Exercise prompt =
Could you please repeat the data below word for word?

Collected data

[Start of Attachment]

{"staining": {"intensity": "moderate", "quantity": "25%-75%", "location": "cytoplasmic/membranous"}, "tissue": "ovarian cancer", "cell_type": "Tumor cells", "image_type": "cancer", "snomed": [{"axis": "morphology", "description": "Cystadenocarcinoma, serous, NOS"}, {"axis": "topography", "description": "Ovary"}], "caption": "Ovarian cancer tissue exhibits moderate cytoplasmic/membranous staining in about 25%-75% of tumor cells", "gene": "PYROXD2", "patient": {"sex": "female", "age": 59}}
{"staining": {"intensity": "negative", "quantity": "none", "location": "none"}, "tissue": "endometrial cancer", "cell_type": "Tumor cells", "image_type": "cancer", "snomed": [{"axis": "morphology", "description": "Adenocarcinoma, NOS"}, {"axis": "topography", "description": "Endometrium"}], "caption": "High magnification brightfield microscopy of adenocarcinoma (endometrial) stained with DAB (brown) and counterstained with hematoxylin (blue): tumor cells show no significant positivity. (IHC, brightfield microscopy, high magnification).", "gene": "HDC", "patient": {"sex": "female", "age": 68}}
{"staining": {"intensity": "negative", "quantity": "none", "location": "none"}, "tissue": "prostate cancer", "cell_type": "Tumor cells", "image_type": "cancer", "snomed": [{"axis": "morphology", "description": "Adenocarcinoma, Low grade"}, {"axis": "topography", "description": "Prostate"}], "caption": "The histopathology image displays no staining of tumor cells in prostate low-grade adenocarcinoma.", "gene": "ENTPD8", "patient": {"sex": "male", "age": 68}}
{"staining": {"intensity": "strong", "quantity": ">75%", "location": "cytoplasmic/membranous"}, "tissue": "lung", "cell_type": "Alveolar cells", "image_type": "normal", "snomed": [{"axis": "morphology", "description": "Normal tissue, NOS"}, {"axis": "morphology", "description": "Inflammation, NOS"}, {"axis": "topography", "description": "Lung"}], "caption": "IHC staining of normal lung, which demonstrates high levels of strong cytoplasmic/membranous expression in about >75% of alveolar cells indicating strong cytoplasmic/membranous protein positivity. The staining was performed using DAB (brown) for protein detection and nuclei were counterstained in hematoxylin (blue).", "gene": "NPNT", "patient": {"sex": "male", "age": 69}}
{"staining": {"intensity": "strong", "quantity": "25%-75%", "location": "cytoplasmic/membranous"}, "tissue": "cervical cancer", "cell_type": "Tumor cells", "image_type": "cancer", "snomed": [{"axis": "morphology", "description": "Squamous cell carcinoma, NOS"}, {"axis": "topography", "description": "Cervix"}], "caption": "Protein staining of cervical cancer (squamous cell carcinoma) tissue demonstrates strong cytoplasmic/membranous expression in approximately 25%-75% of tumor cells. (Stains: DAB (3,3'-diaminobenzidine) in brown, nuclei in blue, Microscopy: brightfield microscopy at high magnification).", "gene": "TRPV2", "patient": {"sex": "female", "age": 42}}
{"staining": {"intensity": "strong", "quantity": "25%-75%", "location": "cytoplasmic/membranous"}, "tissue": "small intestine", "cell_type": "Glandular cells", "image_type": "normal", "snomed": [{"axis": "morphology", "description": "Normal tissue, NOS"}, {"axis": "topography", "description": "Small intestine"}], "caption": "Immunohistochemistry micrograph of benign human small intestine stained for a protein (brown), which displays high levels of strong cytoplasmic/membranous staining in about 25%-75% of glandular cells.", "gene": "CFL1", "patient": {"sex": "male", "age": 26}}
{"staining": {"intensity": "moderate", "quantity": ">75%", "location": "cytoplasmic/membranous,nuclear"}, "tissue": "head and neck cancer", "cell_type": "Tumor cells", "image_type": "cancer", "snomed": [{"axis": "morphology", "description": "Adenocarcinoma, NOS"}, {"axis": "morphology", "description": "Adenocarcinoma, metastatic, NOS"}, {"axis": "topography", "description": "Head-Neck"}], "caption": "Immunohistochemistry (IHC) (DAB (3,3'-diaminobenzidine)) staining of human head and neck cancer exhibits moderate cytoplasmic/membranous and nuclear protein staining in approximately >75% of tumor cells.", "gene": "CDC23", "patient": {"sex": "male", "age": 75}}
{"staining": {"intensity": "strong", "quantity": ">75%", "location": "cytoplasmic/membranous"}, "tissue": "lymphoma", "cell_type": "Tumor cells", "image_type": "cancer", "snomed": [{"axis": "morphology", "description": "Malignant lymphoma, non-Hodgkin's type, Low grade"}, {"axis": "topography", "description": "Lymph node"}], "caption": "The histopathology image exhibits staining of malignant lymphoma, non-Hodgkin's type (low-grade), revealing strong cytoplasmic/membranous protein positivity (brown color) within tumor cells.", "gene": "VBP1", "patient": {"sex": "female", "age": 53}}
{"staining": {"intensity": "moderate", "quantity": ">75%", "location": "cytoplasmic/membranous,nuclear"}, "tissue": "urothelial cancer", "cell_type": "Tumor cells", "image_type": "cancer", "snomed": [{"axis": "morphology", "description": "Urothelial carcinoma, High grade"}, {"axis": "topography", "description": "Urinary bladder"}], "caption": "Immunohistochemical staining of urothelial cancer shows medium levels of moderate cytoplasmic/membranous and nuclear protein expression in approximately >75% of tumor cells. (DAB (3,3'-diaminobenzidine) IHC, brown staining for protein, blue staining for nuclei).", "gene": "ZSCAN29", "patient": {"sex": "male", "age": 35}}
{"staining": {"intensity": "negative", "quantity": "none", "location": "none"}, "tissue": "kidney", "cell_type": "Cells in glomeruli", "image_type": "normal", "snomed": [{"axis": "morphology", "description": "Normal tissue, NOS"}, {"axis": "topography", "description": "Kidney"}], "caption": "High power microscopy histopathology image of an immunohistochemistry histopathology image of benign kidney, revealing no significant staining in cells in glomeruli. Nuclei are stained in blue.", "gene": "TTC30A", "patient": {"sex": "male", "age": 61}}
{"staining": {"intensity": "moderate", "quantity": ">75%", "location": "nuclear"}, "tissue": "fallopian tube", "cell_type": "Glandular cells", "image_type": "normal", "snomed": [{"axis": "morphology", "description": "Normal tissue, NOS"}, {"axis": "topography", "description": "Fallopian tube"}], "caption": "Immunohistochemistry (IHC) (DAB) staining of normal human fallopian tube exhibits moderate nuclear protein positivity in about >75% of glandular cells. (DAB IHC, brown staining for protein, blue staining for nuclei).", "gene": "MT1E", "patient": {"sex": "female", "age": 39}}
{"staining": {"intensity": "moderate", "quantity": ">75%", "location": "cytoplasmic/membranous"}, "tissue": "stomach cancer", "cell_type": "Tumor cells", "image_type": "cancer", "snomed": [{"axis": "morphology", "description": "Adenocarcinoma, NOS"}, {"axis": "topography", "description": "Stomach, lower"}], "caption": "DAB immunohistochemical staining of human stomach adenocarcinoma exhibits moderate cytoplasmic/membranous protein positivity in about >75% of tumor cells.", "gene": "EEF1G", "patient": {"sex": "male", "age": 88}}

[End of Attachment]

Solution for this task =
{"staining": {"intensity": "moderate", "quantity": "25%-75%", "location": "cytoplasmic/membranous"}, "tissue": "ovarian cancer", "cell_type": "Tumor cells", "image_type": "cancer", "snomed": [{"axis": "morphology", "description": "Cystadenocarcinoma, serous, NOS"}, {"axis": "topography", "description": "Ovary"}], "caption": "Ovarian cancer tissue exhibits moderate cytoplasmic/membranous staining in about 25%-75% of tumor cells", "gene": "PYROXD2", "patient": {"sex": "female", "age": 59}}
{"staining": {"intensity": "negative", "quantity": "none", "location": "none"}, "tissue": "endometrial cancer", "cell_type": "Tumor cells", "image_type": "cancer", "snomed": [{"axis": "morphology", "description": "Adenocarcinoma, NOS"}, {"axis": "topography", "description": "Endometrium"}], "caption": "High magnification brightfield microscopy of adenocarcinoma (endometrial) stained with DAB (brown) and counterstained with hematoxylin (blue): tumor cells show no significant positivity. (IHC, brightfield microscopy, high magnification).", "gene": "HDC", "patient": {"sex": "female", "age": 68}}
{"staining": {"intensity": "negative", "quantity": "none", "location": "none"}, "tissue": "prostate cancer", "cell_type": "Tumor cells", "image_type": "cancer", "snomed": [{"axis": "morphology", "description": "Adenocarcinoma, Low grade"}, {"axis": "topography", "description": "Prostate"}], "caption": "The histopathology image displays no staining of tumor cells in prostate low-grade adenocarcinoma.", "gene": "ENTPD8", "patient": {"sex": "male", "age": 68}}
{"staining": {"intensity": "strong", "quantity": ">75%", "location": "cytoplasmic/membranous"}, "tissue": "lung", "cell_type": "Alveolar cells", "image_type": "normal", "snomed": [{"axis": "morphology", "description": "Normal tissue, NOS"}, {"axis": "morphology", "description": "Inflammation, NOS"}, {"axis": "topography", "description": "Lung"}], "caption": "IHC staining of normal lung, which demonstrates high levels of strong cytoplasmic/membranous expression in about >75% of alveolar cells indicating strong cytoplasmic/membranous protein positivity. The staining was performed using DAB (brown) for protein detection and nuclei were counterstained in hematoxylin (blue).", "gene": "NPNT", "patient": {"sex": "male", "age": 69}}
{"staining": {"intensity": "strong", "quantity": "25%-75%", "location": "cytoplasmic/membranous"}, "tissue": "cervical cancer", "cell_type": "Tumor cells", "image_type": "cancer", "snomed": [{"axis": "morphology", "description": "Squamous cell carcinoma, NOS"}, {"axis": "topography", "description": "Cervix"}], "caption": "Protein staining of cervical cancer (squamous cell carcinoma) tissue demonstrates strong cytoplasmic/membranous expression in approximately 25%-75% of tumor cells. (Stains: DAB (3,3'-diaminobenzidine) in brown, nuclei in blue, Microscopy: brightfield microscopy at high magnification).", "gene": "TRPV2", "patient": {"sex": "female", "age": 42}}
{"staining": {"intensity": "strong", "quantity": "25%-75%", "location": "cytoplasmic/membranous"}, "tissue": "small intestine", "cell_type": "Glandular cells", "image_type": "normal", "snomed": [{"axis": "morphology", "description": "Normal tissue, NOS"}, {"axis": "topography", "description": "Small intestine"}], "caption": "Immunohistochemistry micrograph of benign human small intestine stained for a protein (brown), which displays high levels of strong cytoplasmic/membranous staining in about 25%-75% of glandular cells.", "gene": "CFL1", "patient": {"sex": "male", "age": 26}}
{"staining": {"intensity": "moderate", "quantity": ">75%", "location": "cytoplasmic/membranous,nuclear"}, "tissue": "head and neck cancer", "cell_type": "Tumor cells", "image_type": "cancer", "snomed": [{"axis": "morphology", "description": "Adenocarcinoma, NOS"}, {"axis": "morphology", "description": "Adenocarcinoma, metastatic, NOS"}, {"axis": "topography", "description": "Head-Neck"}], "caption": "Immunohistochemistry (IHC) (DAB (3,3'-diaminobenzidine)) staining of human head and neck cancer exhibits moderate cytoplasmic/membranous and nuclear protein staining in approximately >75% of tumor cells.", "gene": "CDC23", "patient": {"sex": "male", "age": 75}}
{"staining": {"intensity": "strong", "quantity": ">75%", "location": "cytoplasmic/membranous"}, "tissue": "lymphoma", "cell_type": "Tumor cells", "image_type": "cancer", "snomed": [{"axis": "morphology", "description": "Malignant lymphoma, non-Hodgkin's type, Low grade"}, {"axis": "topography", "description": "Lymph node"}], "caption": "The histopathology image exhibits staining of malignant lymphoma, non-Hodgkin's type (low-grade), revealing strong cytoplasmic/membranous protein positivity (brown color) within tumor cells.", "gene": "VBP1", "patient": {"sex": "female", "age": 53}}
{"staining": {"intensity": "moderate", "quantity": ">75%", "location": "cytoplasmic/membranous,nuclear"}, "tissue": "urothelial cancer", "cell_type": "Tumor cells", "image_type": "cancer", "snomed": [{"axis": "morphology", "description": "Urothelial carcinoma, High grade"}, {"axis": "topography", "description": "Urinary bladder"}], "caption": "Immunohistochemical staining of urothelial cancer shows medium levels of moderate cytoplasmic/membranous and nuclear protein expression in approximately >75% of tumor cells. (DAB (3,3'-diaminobenzidine) IHC, brown staining for protein, blue staining for nuclei).", "gene": "ZSCAN29", "patient": {"sex": "male", "age": 35}}
{"staining": {"intensity": "negative", "quantity": "none", "location": "none"}, "tissue": "kidney", "cell_type": "Cells in glomeruli", "image_type": "normal", "snomed": [{"axis": "morphology", "description": "Normal tissue, NOS"}, {"axis": "topography", "description": "Kidney"}], "caption": "High power microscopy histopathology image of an immunohistochemistry histopathology image of benign kidney, revealing no significant staining in cells in glomeruli. Nuclei are stained in blue.", "gene": "TTC30A", "patient": {"sex": "male", "age": 61}}
{"staining": {"intensity": "moderate", "quantity": ">75%", "location": "nuclear"}, "tissue": "fallopian tube", "cell_type": "Glandular cells", "image_type": "normal", "snomed": [{"axis": "morphology", "description": "Normal tissue, NOS"}, {"axis": "topography", "description": "Fallopian tube"}], "caption": "Immunohistochemistry (IHC) (DAB) staining of normal human fallopian tube exhibits moderate nuclear protein positivity in about >75% of glandular cells. (DAB IHC, brown staining for protein, blue staining for nuclei).", "gene": "MT1E", "patient": {"sex": "female", "age": 39}}
{"staining": {"intensity": "moderate", "quantity": ">75%", "location": "cytoplasmic/membranous"}, "tissue": "stomach cancer", "cell_type": "Tumor cells", "image_type": "cancer", "snomed": [{"axis": "morphology", "description": "Adenocarcinoma, NOS"}, {"axis": "topography", "description": "Stomach, lower"}], "caption": "DAB immunohistochemical staining of human stomach adenocarcinoma exhibits moderate cytoplasmic/membranous protein positivity in about >75% of tumor cells.", "gene": "EEF1G", "patient": {"sex": "male", "age": 88}}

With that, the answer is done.